We will now divide this output into deciles, since we are concerned primarily with our model’s capability of finding prospects based on how much they resemble the observed customers of this data-set. SPSS does this fairly easily by going to Transform and selecting Rank Cases. We then save that output as DECILES, and using CROSSTABS, we can compare our observed customers with our ranked predictions. Here is a screenshot of this:
This is great; our prediction works. We would hope that the highest deciles (1) have the highest concentration of customers, and vice-versa with the non-customers coming from the lowest deciles (10). As we can see, it does. In the first decile, we have an 8.9% higher concentration of customers than in the rest of the data-set. We can take those odds to Vegas! Now, we have to test this model on the other half, Half 2. To do this, we have to calculate a score for our output that we can apply to the second half, but before we do this - we must confirm the score we calculate correctly interprets the regression output that we have.
This is pretty easy, we go into Transform > Compute and enter in an equation based on our variables in the model:
Our final score then looks like this, and we save it as the another variable in the set, SCORE:
We then compare this variable SCORE to PREDICT, and luckily for us - they are almost identical. This means our score calculation is a correct interpretation of our regression model, and can now be applied to an independent sample (data-set). To get to our simulated, independent data set - we now select Half 2. With Half 2 active, we run the code we just made, and then transform the output again into deciles. We will save these deciles as DECILES2, and run the same CROSSTABS function as we did before. If we have done our job correctly, this Crosstabs will look almost identical, and hopefully a little better than the first one. Drumroll!!!!
Hallelujah! This crosstabs has a slightly higher percentage of customers in the first decile, but is practically the same. Check out the comparison on the next page. Our predictive model works!

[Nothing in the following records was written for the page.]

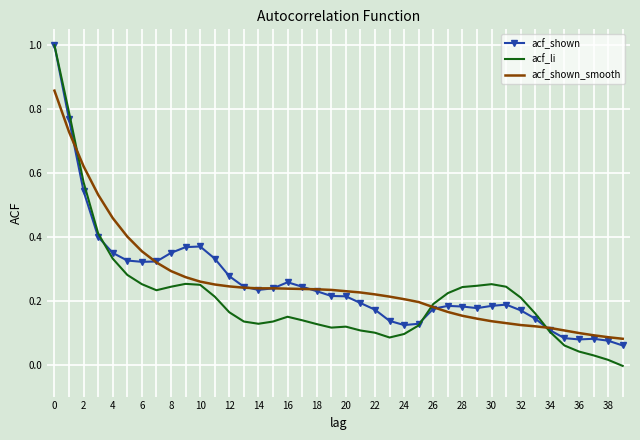

Reading left to right, list all the values displayed in this chart.

acf_shown: 1.0	0.8	0.5	0.4	0.3	0.3	0.3	0.3	0.3	0.4	0.4	0.3	0.3	0.2	0.2	0.2	0.3	0.2	0.2	0.2	0.2	0.2	0.2	0.1	0.1	0.1	0.2	0.2	0.2	0.2	0.2	0.2	0.2	0.1	0.1	0.1	0.1	0.1	0.1	0.1
acf_li: 1.0	0.8	0.6	0.4	0.3	0.3	0.3	0.2	0.2	0.3	0.2	0.2	0.2	0.1	0.1	0.1	0.1	0.1	0.1	0.1	0.1	0.1	0.1	0.1	0.1	0.1	0.2	0.2	0.2	0.2	0.3	0.2	0.2	0.2	0.1	0.1	0.0	0.0	0.0	-0.0
acf_shown_smooth: 0.9	0.7	0.6	0.5	0.5	0.4	0.4	0.3	0.3	0.3	0.3	0.3	0.2	0.2	0.2	0.2	0.2	0.2	0.2	0.2	0.2	0.2	0.2	0.2	0.2	0.2	0.2	0.2	0.2	0.1	0.1	0.1	0.1	0.1	0.1	0.1	0.1	0.1	0.1	0.1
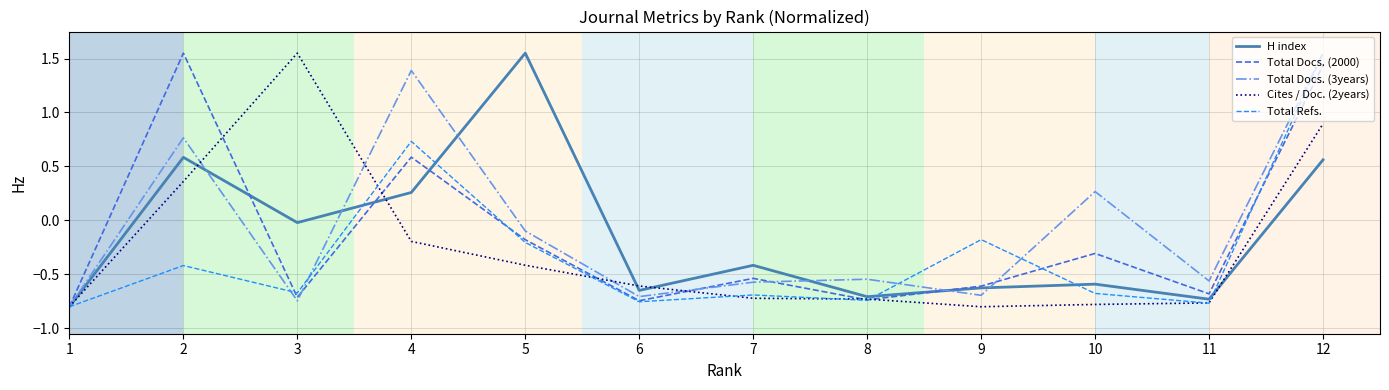

What is the sum of the Cites / Doc. (2years) values at 9 and 6?

-1.4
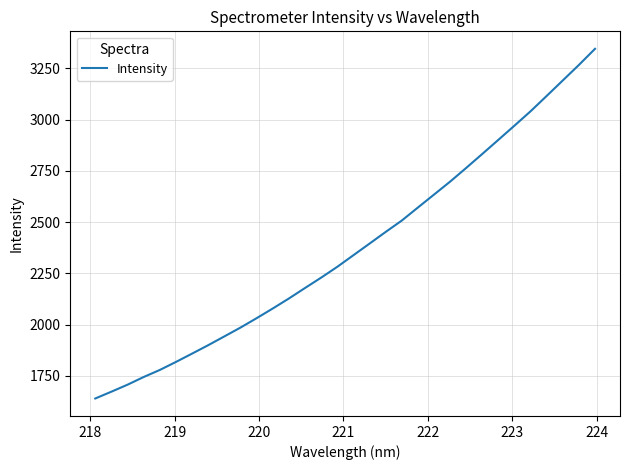

True or false: there are more than 0 points higher than both neighbors.

False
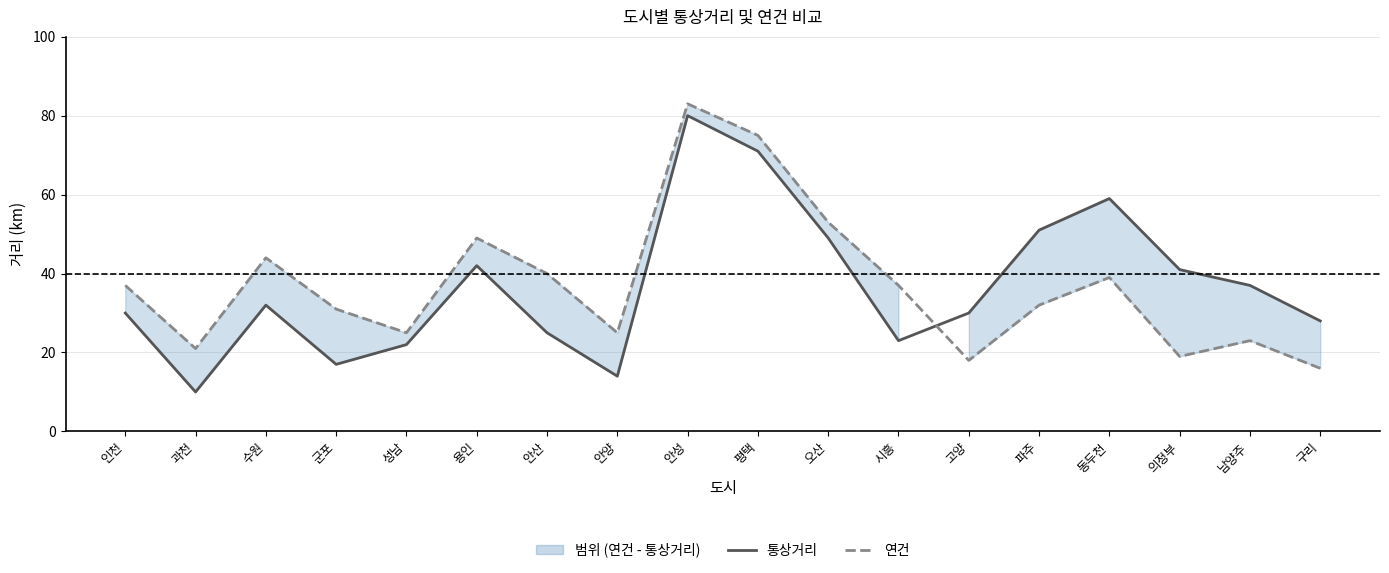

How many categories are shown in the chart?

18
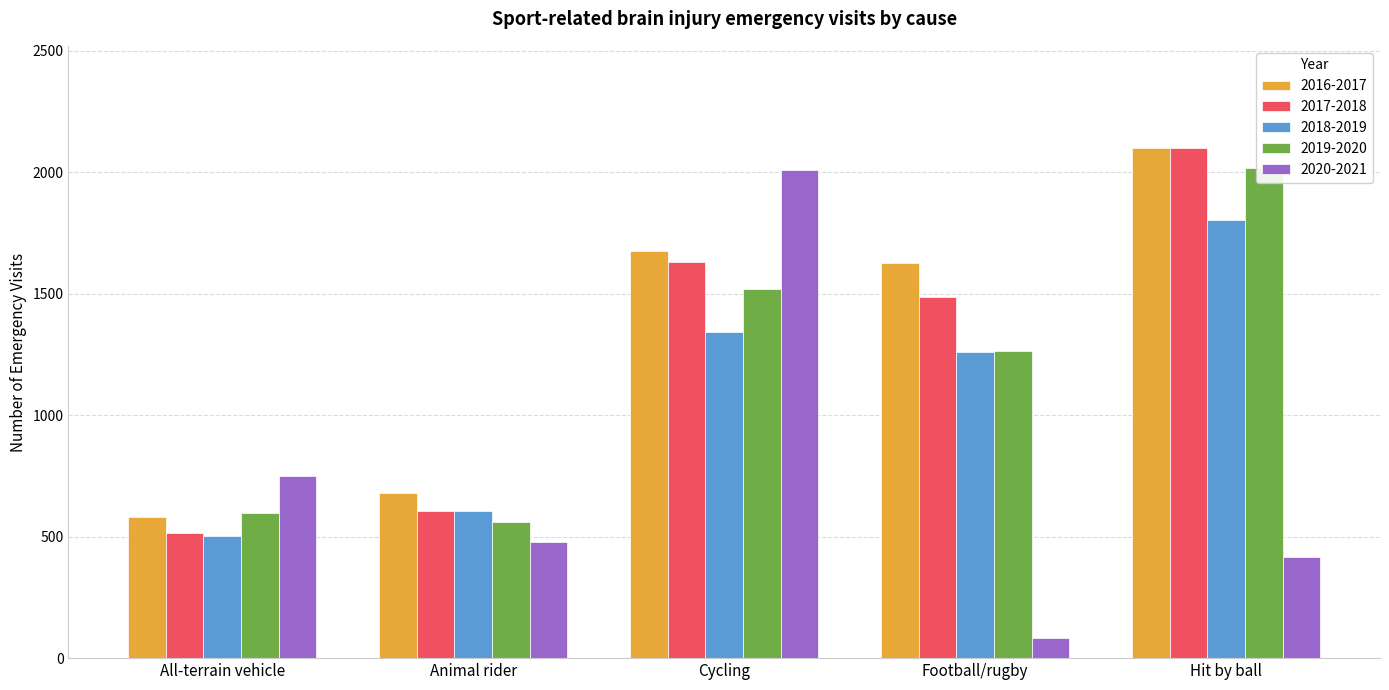

What is the total value across all series at Cycling?

8176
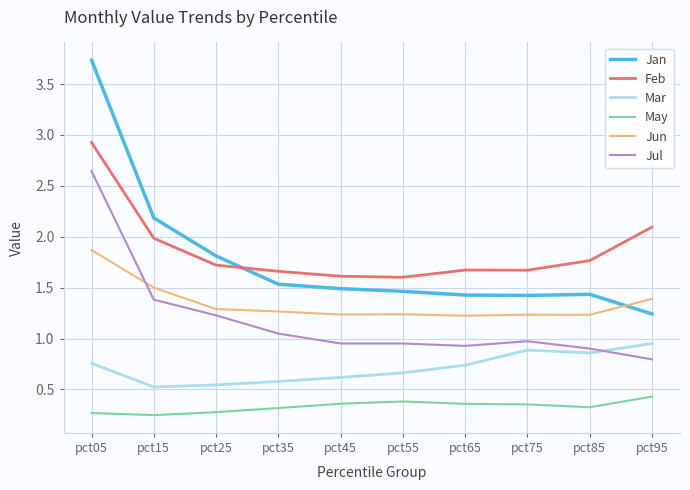

What is the spread (max minus min) of values at pct35?

1.3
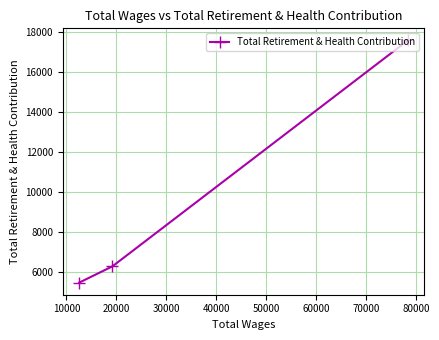

What is the value of the 1st point from the left?

5456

This is great news. We built a regression model and ran i on one data-set. If the model worked, we would expect similar results by running the same model on a different data-set. We got those similar results. With these techniques and a handy tool like SPSS, we can take a data set, build a regression model to find characteristics shared by customers and non-customers - then validate this model on an independent data set. By doing this, we can significantly increase our chances of finding new customers anywhere, which is obviously an incredibly valuable skill to have. But remember, anyone can input numbers into SPSS. The real difference between a good and great market researcher is being able to interpret those numbers, by asking good questions and employing impeccable language!